== Texto selecionado ==
◆ ◆ ◆

28 de julho de 2019, 06h59 | Por Carlos Lindenberg

by Carlos Lindenberg

Piadista de primeira linha, o humorista José Simão perguntou neste sábado a alguém, que possivelmente leu a Constituição, se o Brasil morre no final. Uma piada, claro, de fino humor, diria até que de um humor britânico, tamanha a sutileza. Mas José Simão tem razão ao fazer a pergunta se na Constituição o Brasil morre no final. É evidente que ele teria sido mais explícito se perguntasse se no final morre a Democracia – mas aí a piada perderia o objetivo, não seria mais um chiste de humor. A dúvida de José Simão faz sentido por que o que se sente é que a Democracia começa a morrer no país que a reconquistou duramente – inclusive com mortos, feridos e desaparecidos.

Por que não é possível que um presidente da República, eleito pelo voto popular, ainda que que consagrado por cerca de 39,3 por cento dos eleitores – já que os demais votaram em branco( 1,7 %) abstenções ( 21,3 %)  anularam o voto ( 5,8%)   ou votaram no outro candidato, Fernando Haddad ( 31,9 %) – mas o fato é que, eleito pelo voto popular, o presidente da República tenha o desatino de declarar que o jornalista Glenn Greenwald “talvez pegue uma cana aqui no Brasil”. Vamos por partes, como diria, para usar o humor negro cabível neste comentário, “Jack, o estripador”. Que linguagem é essa de “pegar cana”? Definitivamente não é uma linguagem apropriada a um presidente da República, mesmo que se diga que o presidente é um capitão, portanto, tem uma linguagem de caserna, uma linguagem, admitamos, popular. Mas não é uma linguagem apropriada a quem ocupa o cargo mais alto da administração pública. Dir-se-á a seu favor que foi com essa linguagem que ele se elegeu. É verdade, mas não é mais dado ao presidente da República usar esse tipo de expressão para se referir a uma possível – até inimaginável – pena que possa ser aplicada ao jornalista Glenn Greenwald.

◆ ◆ ◆

== Seção de dados ==

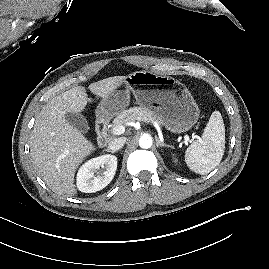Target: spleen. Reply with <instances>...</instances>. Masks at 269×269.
Instances as JSON below:
<instances>
[{
    "mask_svg": "<svg viewBox=\"0 0 269 269\" xmlns=\"http://www.w3.org/2000/svg\"><path fill=\"white\" fill-rule=\"evenodd\" d=\"M225 150V127L221 113L214 111L201 138L185 152V162L195 173L205 175L215 169Z\"/></svg>",
    "mask_w": 269,
    "mask_h": 269,
    "instance_id": "3e777b00",
    "label": "spleen"
}]
</instances>
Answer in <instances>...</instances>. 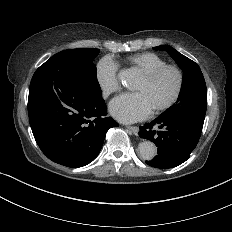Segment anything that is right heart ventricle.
Wrapping results in <instances>:
<instances>
[{
	"label": "right heart ventricle",
	"instance_id": "obj_1",
	"mask_svg": "<svg viewBox=\"0 0 232 232\" xmlns=\"http://www.w3.org/2000/svg\"><path fill=\"white\" fill-rule=\"evenodd\" d=\"M130 62L135 67H138L143 75L161 65L167 64V61L155 52H141L135 54L130 58Z\"/></svg>",
	"mask_w": 232,
	"mask_h": 232
}]
</instances>
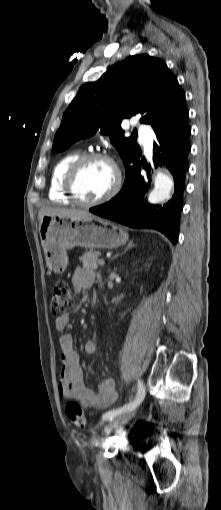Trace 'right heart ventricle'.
Segmentation results:
<instances>
[{"label": "right heart ventricle", "mask_w": 221, "mask_h": 510, "mask_svg": "<svg viewBox=\"0 0 221 510\" xmlns=\"http://www.w3.org/2000/svg\"><path fill=\"white\" fill-rule=\"evenodd\" d=\"M80 156L79 151H70L63 155L54 165L50 178L49 197L57 203L68 204L71 200L63 190L64 177L71 164Z\"/></svg>", "instance_id": "obj_1"}]
</instances>
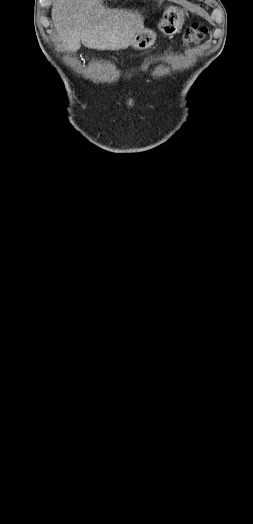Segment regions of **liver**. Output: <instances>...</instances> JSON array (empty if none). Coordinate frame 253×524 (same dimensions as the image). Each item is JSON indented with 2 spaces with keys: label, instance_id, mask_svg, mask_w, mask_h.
<instances>
[{
  "label": "liver",
  "instance_id": "6515ba94",
  "mask_svg": "<svg viewBox=\"0 0 253 524\" xmlns=\"http://www.w3.org/2000/svg\"><path fill=\"white\" fill-rule=\"evenodd\" d=\"M52 20L57 41L64 52L81 47L97 50H120L134 43L143 30L138 12L111 9L101 0H55Z\"/></svg>",
  "mask_w": 253,
  "mask_h": 524
}]
</instances>
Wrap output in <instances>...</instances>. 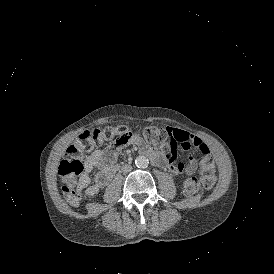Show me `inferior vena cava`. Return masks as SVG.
<instances>
[{
    "label": "inferior vena cava",
    "mask_w": 274,
    "mask_h": 274,
    "mask_svg": "<svg viewBox=\"0 0 274 274\" xmlns=\"http://www.w3.org/2000/svg\"><path fill=\"white\" fill-rule=\"evenodd\" d=\"M132 170V166L131 165H124L122 168L123 172H129Z\"/></svg>",
    "instance_id": "obj_1"
}]
</instances>
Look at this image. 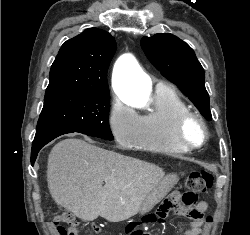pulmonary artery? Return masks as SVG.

◆ ◆ ◆

== Lista de tarefas ==
(1) Repita fielmente o trecho do texto selecionado que vai de "Piadista de primeira" até "feridos e desaparecidos.".
(2) Indique se cada afirmação abaixo está de acordo com o texto selecionado, respondendo sim ou não e citando literalmente as palavras do texto que decidem a questão: (a) José Simão fez sua pergunta em um sábado; (b) Fernando Haddad obteve 39,3 por cento dos votos; (c) o autor considera "pegar cana" uma linguagem apropriada a um presidente da República.

== Respostas do exercício ==
(1)
Piadista de primeira linha, o humorista José Simão perguntou neste sábado a alguém, que possivelmente leu a Constituição, se o Brasil morre no final. Uma piada, claro, de fino humor, diria até que de um humor britânico, tamanha a sutileza. Mas José Simão tem razão ao fazer a pergunta se na Constituição o Brasil morre no final. É evidente que ele teria sido mais explícito se perguntasse se no final morre a Democracia – mas aí a piada perderia o objetivo, não seria mais um chiste de humor. A dúvida de José Simão faz sentido por que o que se sente é que a Democracia começa a morrer no país que a reconquistou duramente – inclusive com mortos, feridos e desaparecidos.

(2)
(a) Sim: "o humorista José Simão perguntou neste sábado".
(b) Não: "ou votaram no outro candidato, Fernando Haddad ( 31,9 %)".
(c) Não: "Definitivamente não é uma linguagem apropriada a um presidente da República".